With plastic pumpkins lit and porch lights switched on, a cold, steady drizzle couldn’t dampen Nick DiNunzio’s spirit.
As darkness fell, an occasional costumed kid stopped by, bags open and at the ready.
“Trick or treat!”
About an hour in, the rain was still spitting and the wind had picked up. Though lights blazed on other porches along the street, only DiNunzio and neighbor, Charles Fuqua, watched from a porch.
About 15 trick-or-treaters having come and gone. DiNunzio was happy.
“This was already many, many more than we had last year.

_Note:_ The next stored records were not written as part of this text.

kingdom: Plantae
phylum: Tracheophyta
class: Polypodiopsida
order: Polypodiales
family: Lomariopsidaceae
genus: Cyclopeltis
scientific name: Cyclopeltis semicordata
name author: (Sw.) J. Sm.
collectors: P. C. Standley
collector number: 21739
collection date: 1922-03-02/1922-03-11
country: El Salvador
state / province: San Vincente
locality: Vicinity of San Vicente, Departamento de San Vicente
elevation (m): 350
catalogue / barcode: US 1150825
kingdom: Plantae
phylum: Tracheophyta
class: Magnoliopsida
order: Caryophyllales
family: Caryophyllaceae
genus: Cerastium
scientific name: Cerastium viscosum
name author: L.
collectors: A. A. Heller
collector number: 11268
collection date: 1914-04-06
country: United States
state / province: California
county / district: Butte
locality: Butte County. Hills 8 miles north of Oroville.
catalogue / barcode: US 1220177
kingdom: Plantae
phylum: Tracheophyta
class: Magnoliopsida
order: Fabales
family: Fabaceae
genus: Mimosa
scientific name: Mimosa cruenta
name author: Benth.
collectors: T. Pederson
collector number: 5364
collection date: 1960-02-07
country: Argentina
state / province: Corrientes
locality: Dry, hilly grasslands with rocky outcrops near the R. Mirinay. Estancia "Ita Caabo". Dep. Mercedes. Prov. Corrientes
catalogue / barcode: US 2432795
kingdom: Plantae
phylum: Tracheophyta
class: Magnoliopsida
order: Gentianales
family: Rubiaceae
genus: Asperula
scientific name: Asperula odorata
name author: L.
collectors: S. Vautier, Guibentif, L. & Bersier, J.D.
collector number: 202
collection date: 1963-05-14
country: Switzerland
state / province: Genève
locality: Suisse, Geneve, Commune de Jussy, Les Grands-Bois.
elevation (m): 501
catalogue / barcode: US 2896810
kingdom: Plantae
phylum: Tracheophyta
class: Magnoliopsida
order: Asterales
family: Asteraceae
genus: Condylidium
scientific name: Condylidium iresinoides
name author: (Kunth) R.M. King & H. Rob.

It’s a very good start, and it’s only 7 o’clock,” he said.
He and Fuqua, who does odd jobs as a handyman, talked about the neighborhood they’ve called home for years. Fuqua, too, had been disappointed that Halloween night had dwindled to a trickle of children.
“This is the best turnout we’ve had in a couple of years,” he said
Crime in DiNunzio’s east-side neighborhood had shrunk hordes of trick-or-treaters from years past at his red-brick bungalow on Alma. DiNunzio had had enough. He wanted Halloween back.
So DiNunzio, a senior citizen and part-time sign maker, went door-to-door in recent weeks, asking neighbors to flip on their lights tonight and put out bowls of candy. If they said they couldn’t afford it, he offered to buy the candy for them.
If their porch light was out, he replaced it for them.
He publicized on a sign outside his front door which local businesses were giving out candy, too.
Nearly 20 neighbors agreed to join in.
A couple of goblins stopped by DiNunzio’s house, as well as a 4-year-old doctor and Death, or something close to it, in a purple hoodie.
In fact, Death — really 13-year-old Angelica Ballestro — had seized the opportunity, making rounds several times to neighbors with friend, 11-year-old Zanaija McIntyre.
“We didn’t think we’d get any candy,” she said, giggling, “Look.”
Her bag was stuffed full of chips and chocolates and pretzels. “(It was a) good night,” she said.